Stored data
»»
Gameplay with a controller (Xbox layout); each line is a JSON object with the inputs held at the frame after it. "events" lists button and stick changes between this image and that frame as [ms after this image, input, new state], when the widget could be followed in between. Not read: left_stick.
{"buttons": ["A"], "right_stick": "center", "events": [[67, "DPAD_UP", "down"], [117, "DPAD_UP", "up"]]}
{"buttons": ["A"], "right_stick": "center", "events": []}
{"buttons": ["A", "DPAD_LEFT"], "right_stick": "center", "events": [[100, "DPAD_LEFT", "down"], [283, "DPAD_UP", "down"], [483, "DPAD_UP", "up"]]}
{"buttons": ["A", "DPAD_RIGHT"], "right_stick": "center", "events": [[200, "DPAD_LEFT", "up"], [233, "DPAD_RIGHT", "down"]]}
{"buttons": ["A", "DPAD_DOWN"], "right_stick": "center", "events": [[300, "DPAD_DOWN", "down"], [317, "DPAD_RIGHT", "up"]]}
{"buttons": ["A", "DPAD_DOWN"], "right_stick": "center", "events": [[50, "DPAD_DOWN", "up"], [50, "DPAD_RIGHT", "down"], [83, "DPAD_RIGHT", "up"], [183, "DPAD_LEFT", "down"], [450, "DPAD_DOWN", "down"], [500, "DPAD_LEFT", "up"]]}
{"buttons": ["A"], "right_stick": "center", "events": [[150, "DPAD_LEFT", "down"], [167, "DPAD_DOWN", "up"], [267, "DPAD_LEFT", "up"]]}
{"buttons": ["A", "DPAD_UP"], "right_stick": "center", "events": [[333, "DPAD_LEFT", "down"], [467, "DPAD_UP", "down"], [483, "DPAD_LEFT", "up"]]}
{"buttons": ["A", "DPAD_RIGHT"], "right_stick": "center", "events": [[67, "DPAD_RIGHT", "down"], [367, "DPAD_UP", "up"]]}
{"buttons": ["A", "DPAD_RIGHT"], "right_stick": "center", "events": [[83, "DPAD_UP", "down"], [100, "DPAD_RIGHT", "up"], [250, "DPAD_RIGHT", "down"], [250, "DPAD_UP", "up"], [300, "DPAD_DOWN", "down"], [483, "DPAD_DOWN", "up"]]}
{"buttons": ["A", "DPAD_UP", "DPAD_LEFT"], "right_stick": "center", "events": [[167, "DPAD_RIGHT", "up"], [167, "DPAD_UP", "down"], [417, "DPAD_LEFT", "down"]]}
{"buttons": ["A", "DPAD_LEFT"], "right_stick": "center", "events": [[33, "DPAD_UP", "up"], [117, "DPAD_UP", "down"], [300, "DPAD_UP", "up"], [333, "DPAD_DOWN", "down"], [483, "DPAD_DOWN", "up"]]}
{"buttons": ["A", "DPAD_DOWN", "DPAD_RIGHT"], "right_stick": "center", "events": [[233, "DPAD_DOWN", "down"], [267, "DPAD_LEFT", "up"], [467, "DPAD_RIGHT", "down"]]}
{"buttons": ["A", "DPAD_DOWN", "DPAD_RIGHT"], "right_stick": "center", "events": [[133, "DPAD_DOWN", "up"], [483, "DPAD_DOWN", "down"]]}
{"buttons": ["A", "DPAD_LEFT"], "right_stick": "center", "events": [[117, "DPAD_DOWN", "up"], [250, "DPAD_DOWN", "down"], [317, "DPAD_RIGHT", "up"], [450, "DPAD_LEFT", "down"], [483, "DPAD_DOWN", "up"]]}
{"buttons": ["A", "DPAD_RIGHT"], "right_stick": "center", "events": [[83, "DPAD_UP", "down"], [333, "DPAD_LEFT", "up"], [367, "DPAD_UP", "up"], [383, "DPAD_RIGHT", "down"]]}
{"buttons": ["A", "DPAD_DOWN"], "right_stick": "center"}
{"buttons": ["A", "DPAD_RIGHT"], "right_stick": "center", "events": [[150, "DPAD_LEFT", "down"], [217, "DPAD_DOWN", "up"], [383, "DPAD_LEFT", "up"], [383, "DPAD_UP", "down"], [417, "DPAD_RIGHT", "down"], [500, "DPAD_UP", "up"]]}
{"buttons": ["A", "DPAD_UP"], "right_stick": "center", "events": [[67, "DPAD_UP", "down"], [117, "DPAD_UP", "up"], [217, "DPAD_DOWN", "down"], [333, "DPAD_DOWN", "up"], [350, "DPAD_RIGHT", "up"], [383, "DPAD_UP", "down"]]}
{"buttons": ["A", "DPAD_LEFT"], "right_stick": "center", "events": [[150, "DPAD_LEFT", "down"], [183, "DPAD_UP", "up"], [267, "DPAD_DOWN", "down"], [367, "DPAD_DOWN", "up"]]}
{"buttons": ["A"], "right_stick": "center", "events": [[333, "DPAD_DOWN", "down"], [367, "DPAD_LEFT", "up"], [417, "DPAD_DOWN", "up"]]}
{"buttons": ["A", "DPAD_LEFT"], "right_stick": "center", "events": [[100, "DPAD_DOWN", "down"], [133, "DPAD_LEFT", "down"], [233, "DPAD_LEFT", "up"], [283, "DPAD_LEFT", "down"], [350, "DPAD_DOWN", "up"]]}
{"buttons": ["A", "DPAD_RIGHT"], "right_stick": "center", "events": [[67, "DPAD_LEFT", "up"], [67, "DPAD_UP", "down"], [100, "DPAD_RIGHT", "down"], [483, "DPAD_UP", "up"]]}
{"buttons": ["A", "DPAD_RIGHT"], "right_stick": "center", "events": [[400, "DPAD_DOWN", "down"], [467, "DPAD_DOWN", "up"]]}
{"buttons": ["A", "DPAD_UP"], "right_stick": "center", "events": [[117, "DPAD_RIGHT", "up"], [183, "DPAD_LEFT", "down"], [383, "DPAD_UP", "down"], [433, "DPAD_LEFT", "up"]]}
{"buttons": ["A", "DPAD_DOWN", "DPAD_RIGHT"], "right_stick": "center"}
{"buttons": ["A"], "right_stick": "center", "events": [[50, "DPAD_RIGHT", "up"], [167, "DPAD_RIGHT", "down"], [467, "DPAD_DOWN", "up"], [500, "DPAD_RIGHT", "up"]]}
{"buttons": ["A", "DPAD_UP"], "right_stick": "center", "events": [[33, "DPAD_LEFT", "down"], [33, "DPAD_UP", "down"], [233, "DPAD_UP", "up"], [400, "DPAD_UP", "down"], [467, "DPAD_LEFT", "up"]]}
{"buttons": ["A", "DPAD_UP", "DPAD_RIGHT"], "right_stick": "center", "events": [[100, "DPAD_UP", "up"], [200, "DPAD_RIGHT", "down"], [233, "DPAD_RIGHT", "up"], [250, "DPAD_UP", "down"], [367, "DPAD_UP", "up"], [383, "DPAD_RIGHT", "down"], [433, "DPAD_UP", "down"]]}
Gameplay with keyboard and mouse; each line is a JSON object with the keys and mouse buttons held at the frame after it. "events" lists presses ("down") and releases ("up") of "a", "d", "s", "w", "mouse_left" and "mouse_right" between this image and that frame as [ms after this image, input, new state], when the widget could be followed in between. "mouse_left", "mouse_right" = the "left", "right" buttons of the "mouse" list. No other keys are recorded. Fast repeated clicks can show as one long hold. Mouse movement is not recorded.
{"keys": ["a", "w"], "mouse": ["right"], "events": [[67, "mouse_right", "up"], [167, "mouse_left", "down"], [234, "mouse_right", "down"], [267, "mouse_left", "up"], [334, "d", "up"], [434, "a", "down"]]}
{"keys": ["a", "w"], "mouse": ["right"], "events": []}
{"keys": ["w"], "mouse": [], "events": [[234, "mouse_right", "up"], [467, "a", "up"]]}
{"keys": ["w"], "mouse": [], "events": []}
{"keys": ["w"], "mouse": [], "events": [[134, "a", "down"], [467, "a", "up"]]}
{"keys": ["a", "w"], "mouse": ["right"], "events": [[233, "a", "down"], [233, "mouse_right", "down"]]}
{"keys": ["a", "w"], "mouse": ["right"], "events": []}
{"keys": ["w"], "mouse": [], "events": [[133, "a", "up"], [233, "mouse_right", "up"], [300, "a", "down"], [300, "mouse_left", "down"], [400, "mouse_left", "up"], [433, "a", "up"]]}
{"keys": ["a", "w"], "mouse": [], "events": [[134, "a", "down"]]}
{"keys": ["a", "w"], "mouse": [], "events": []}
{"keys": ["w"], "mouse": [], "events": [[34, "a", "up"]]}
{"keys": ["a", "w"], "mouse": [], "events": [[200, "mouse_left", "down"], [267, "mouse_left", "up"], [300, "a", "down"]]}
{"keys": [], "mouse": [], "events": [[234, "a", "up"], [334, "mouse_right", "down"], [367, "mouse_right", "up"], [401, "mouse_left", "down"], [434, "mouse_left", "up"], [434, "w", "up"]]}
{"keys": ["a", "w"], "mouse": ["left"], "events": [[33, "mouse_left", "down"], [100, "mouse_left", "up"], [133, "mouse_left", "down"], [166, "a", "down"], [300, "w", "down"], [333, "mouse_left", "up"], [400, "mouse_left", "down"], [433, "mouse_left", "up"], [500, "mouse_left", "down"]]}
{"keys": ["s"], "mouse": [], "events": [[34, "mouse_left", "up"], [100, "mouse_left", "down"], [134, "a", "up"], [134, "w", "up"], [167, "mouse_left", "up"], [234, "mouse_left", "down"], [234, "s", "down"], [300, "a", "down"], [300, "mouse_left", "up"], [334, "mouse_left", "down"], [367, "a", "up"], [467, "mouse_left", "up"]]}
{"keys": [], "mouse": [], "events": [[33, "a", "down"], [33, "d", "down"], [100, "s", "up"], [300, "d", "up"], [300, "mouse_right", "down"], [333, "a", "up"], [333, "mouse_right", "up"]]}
««
■ **Task to complete**
Among the entries, find every line holding "widget" and return it.

■ **Answer**
Gameplay with a controller (Xbox layout); each line is a JSON object with the inputs held at the frame after it. "events" lists button and stick changes between this image and that frame as [ms after this image, input, new state], when the widget could be followed in between. Not read: left_stick.
Gameplay with keyboard and mouse; each line is a JSON object with the keys and mouse buttons held at the frame after it. "events" lists presses ("down") and releases ("up") of "a", "d", "s", "w", "mouse_left" and "mouse_right" between this image and that frame as [ms after this image, input, new state], when the widget could be followed in between. "mouse_left", "mouse_right" = the "left", "right" buttons of the "mouse" list. No other keys are recorded. Fast repeated clicks can show as one long hold. Mouse movement is not recorded.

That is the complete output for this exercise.